Jest
I've had the same issue: Jest was throwing errors related to files that I didn't use, only because they were exported in a barrel file which was used by the modules I was testing.
In my case the issue was with tests on Vuex stores which started to break because of modules using the same stores (probably due to circular dependencies).
prices.test.js
// the test imports a module
import prices from '@/store/modules/prices';
prices.js
// the module imports a module from a barrel file
import { isObject } from '@/common';
index.js
// this is the imported module
export { default as isObject } from './isObject';
// this is the other module that breaks my tests, even if I'm not importing it
export { default as getPageTitle } from './getPageTitle';
getPageTitle.js
// when the module uses the store, an error is thrown
import store from '@/store/store';
I think that in my case the issue was a circular dependency, anyway to answer your question: yes, Jest imports all the modules in the barrel files even if they are not imported directly.
In my case the solution was to move the modules that were using Vuex to a separate folder and to create a separate barrel file only for those files.
Webpack
In a different moment I figured out that Webpack is doing the same thing by default. I didn't notice it on a project where modules were small and weren't importing libraries, but on a separate project I had modules importing very large libraries and I noticed that Webpack wasn't doing tree-shaking and wasn't optimizing chunks as it was supposed to do.

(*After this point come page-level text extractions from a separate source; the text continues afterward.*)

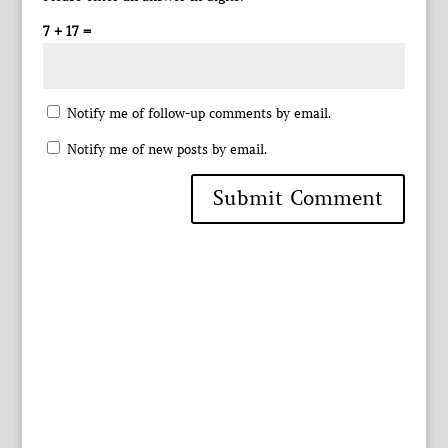
7 + 17 =
Notify me of follow-up comments by email.
Notify me of new posts by email.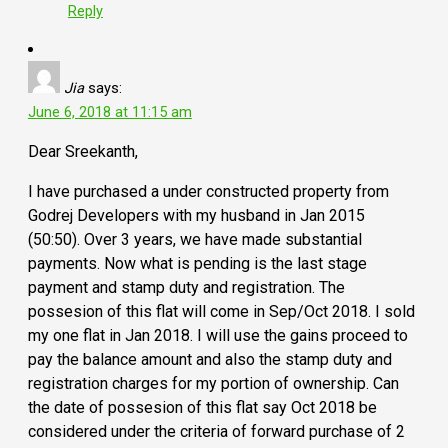
Reply
Jia
says:
June 6, 2018 at 11:15 am
Dear Sreekanth,
I have purchased a under constructed property from
Godrej Developers with my husband in Jan 2015
(50:50). Over 3 years, we have made substantial
payments. Now what is pending is the last stage
payment and stamp duty and registration. The
possesion of this flat will come in Sep/Oct 2018. I sold
my one flat in Jan 2018. I will use the gains proceed to
pay the balance amount and also the stamp duty and
registration charges for my portion of ownership. Can
the date of possesion of this flat say Oct 2018 be
considered under the criteria of forward purchase of 2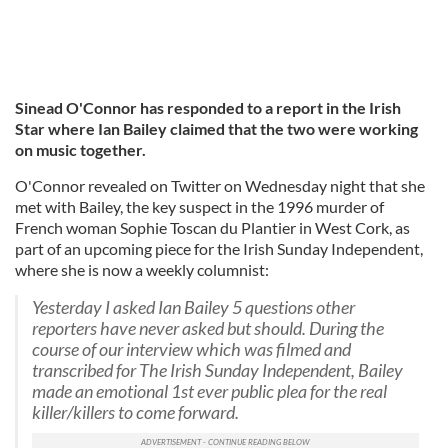
Sinead O'Connor has responded to a report in the Irish
Star where Ian Bailey claimed that the two were working
on music together.
O'Connor revealed on Twitter on Wednesday night that she
met with Bailey, the key suspect in the 1996 murder of
French woman Sophie Toscan du Plantier in West Cork, as
part of an upcoming piece for the Irish Sunday Independent,
where she is now a weekly columnist:
Yesterday I asked Ian Bailey 5 questions other
reporters have never asked but should. During the
course of our interview which was filmed and
transcribed for The Irish Sunday Independent, Bailey
made an emotional 1st ever public plea for the real
killer/killers to come forward.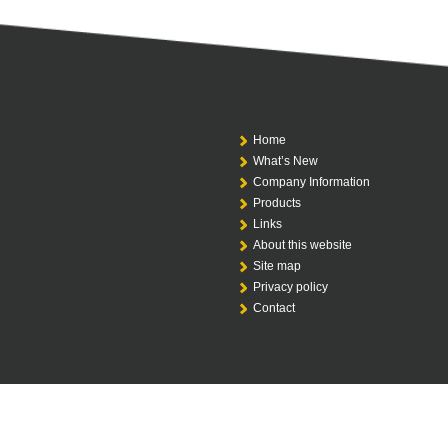
Home
What’s New
Company Information
Products
Links
About this website
Site map
Privacy policy
Contact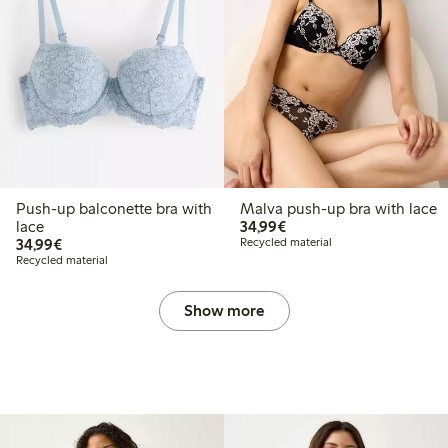
Push-up balconette bra with
Malva push-up bra with lace
€34.99
lace
34,99€
€34.99
34,99€
Recycled material
Recycled material
Show more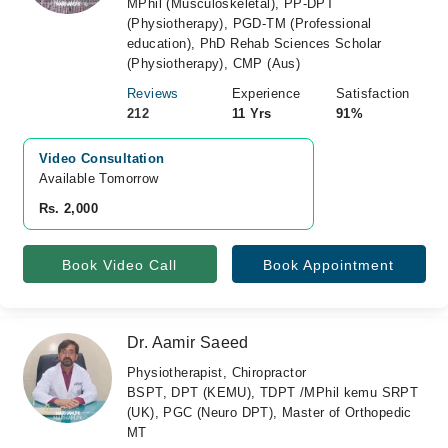
MPhil (Musculoskeletal), PP-DPT
(Physiotherapy), PGD-TM (Professional
education), PhD Rehab Sciences Scholar
(Physiotherapy), CMP (Aus)
Reviews
Experience
Satisfaction
212
11 Yrs
91%
Video Consultation
Available Tomorrow 
Rs. 2,000
Book Video Call
Book Appointment
Dr. Aamir Saeed
Physiotherapist, Chiropractor
BSPT, DPT (KEMU), TDPT /MPhil kemu SRPT
(UK), PGC (Neuro DPT), Master of Orthopedic
MT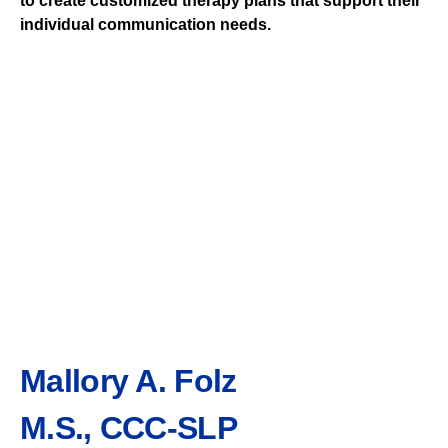
to create customized therapy plans that support their
individual communication needs.
Mallory A. Folz
M.S., CCC-SLP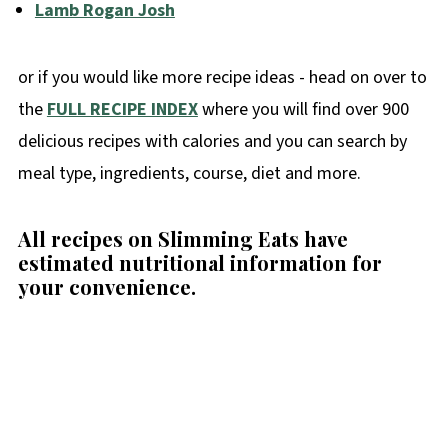
Lamb Rogan Josh
or if you would like more recipe ideas - head on over to
the
FULL RECIPE INDEX
where you will find over 900
delicious recipes with calories and you can search by
meal type, ingredients, course, diet and more.
All recipes on Slimming Eats have
estimated nutritional information for
your convenience
.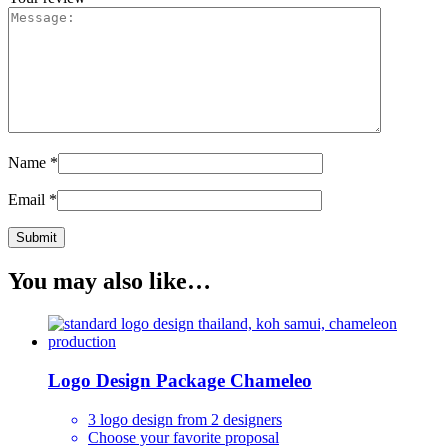
Name
*
Email
*
You may also like…
Logo Design Package Chameleo
3 logo design from 2 designers
Choose your favorite proposal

I discovered that Webpack imports all the libraries in the barrel file, in a similar way as Jest does. The upside is that you can stop this behavior by disabling side effects on the specific barrel files.
webpack.config.js
{
module: {
rules: [
// other rules...
{
test: [/src\/common\/index.ts/i],
sideEffects: false,
}
]
}
}
You can see the difference using Webpack Bundle Analyzer: when side effects are not turned off, all imports from one specific folder will have the same size. On the other hand, when side effects are turned off you will see a different size for different imports.
Default behavior (all imports the same size)

Side effects turned off (the size depends on which modules you import)

When files in the barrel files import large libraries, the improvements can be even more noticeable (tree-shaking works, chunks are optimized).